**Data below**
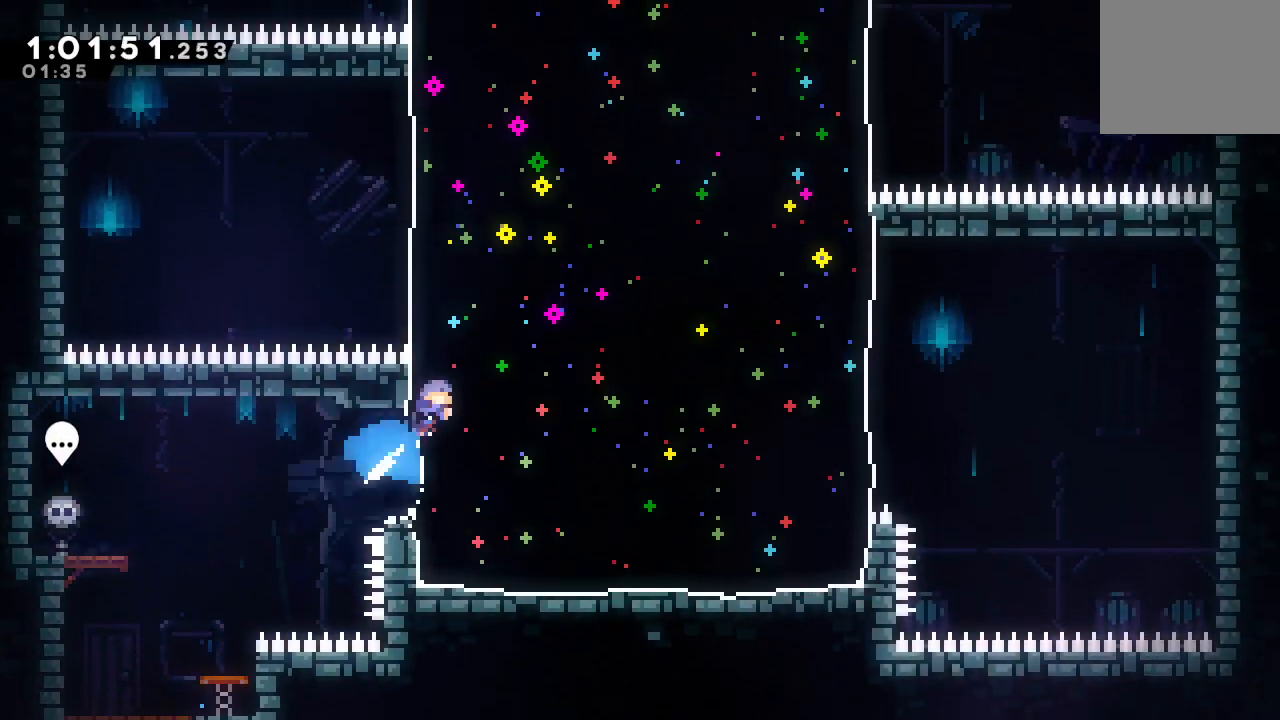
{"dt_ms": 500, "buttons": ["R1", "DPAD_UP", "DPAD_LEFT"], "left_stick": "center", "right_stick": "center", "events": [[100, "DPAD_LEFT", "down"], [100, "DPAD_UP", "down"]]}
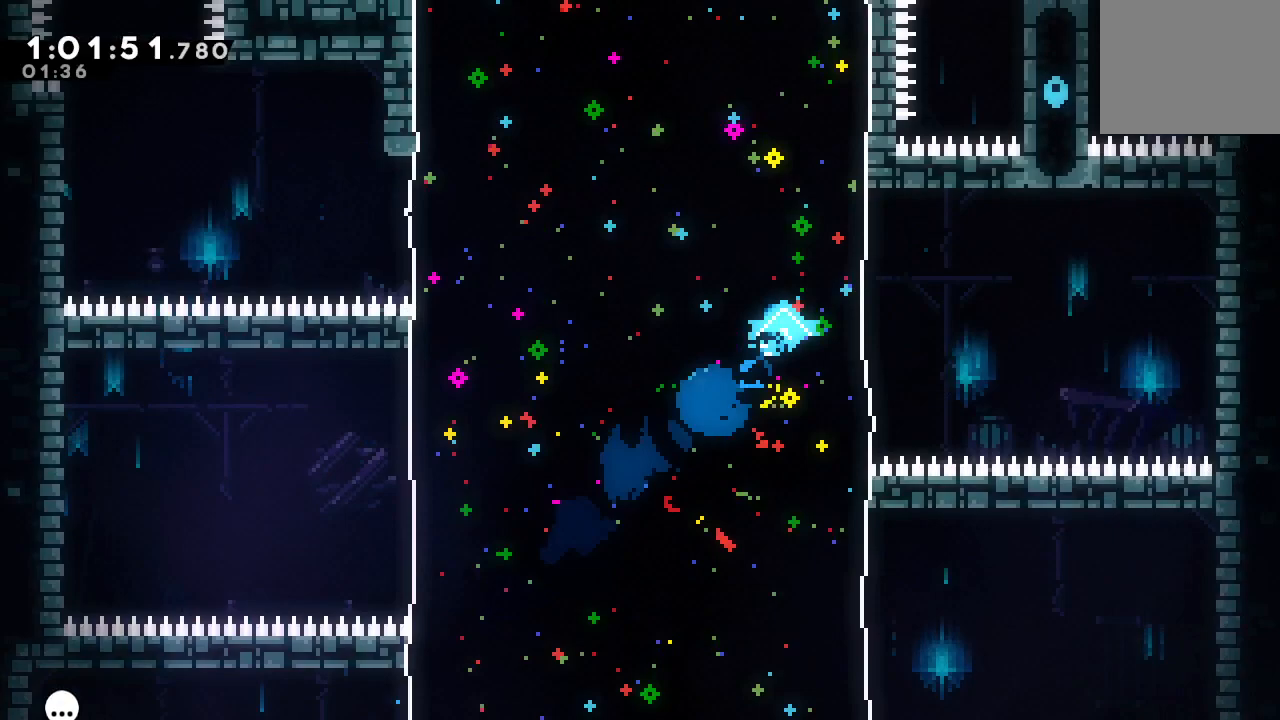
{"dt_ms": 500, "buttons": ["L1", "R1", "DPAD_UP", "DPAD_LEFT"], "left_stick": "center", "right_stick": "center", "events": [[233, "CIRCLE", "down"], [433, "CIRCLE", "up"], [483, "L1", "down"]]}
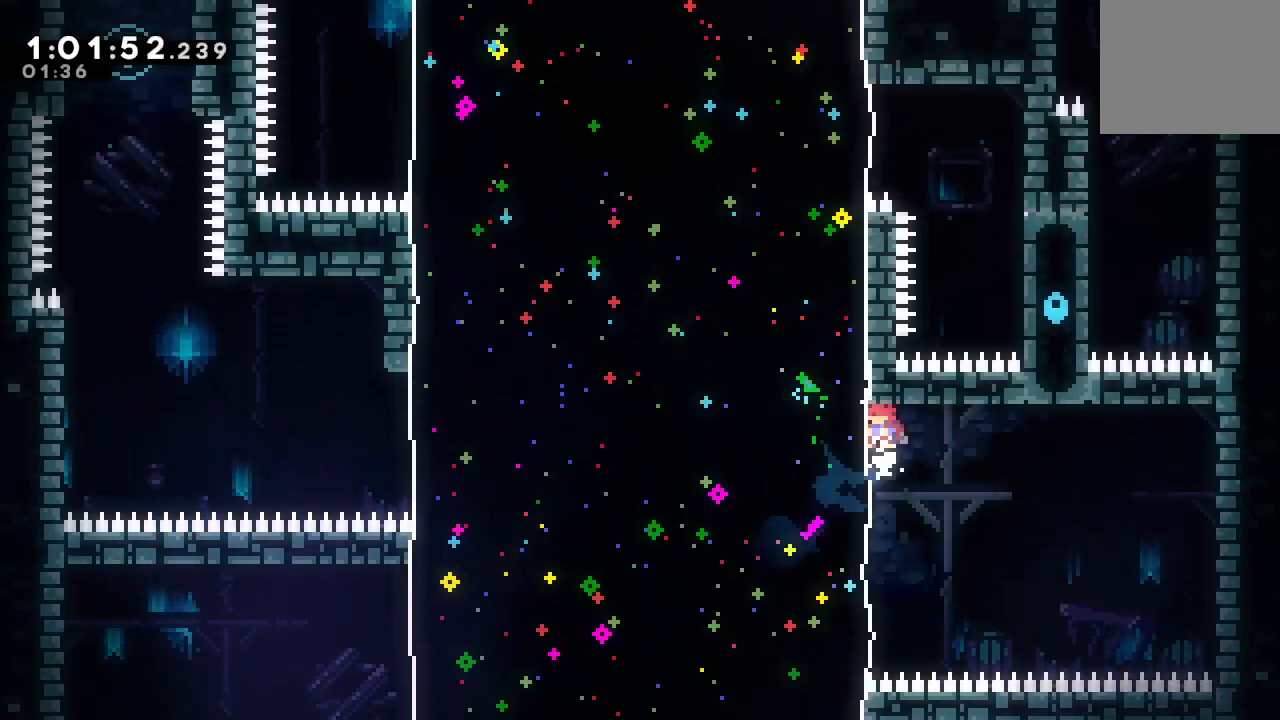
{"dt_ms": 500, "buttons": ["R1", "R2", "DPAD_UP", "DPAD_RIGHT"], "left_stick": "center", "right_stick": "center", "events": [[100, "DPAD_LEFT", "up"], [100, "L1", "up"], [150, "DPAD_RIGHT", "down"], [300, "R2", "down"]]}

**What the task asks**
Everything in the listing should be repeated exactly except the pictures.

**Your response**
{"dt_ms": 500, "buttons": ["R1", "DPAD_UP", "DPAD_LEFT"], "left_stick": "center", "right_stick": "center", "events": [[100, "DPAD_LEFT", "down"], [100, "DPAD_UP", "down"]]}
{"dt_ms": 500, "buttons": ["L1", "R1", "DPAD_UP", "DPAD_LEFT"], "left_stick": "center", "right_stick": "center", "events": [[233, "CIRCLE", "down"], [433, "CIRCLE", "up"], [483, "L1", "down"]]}
{"dt_ms": 500, "buttons": ["R1", "R2", "DPAD_UP", "DPAD_RIGHT"], "left_stick": "center", "right_stick": "center", "events": [[100, "DPAD_LEFT", "up"], [100, "L1", "up"], [150, "DPAD_RIGHT", "down"], [300, "R2", "down"]]}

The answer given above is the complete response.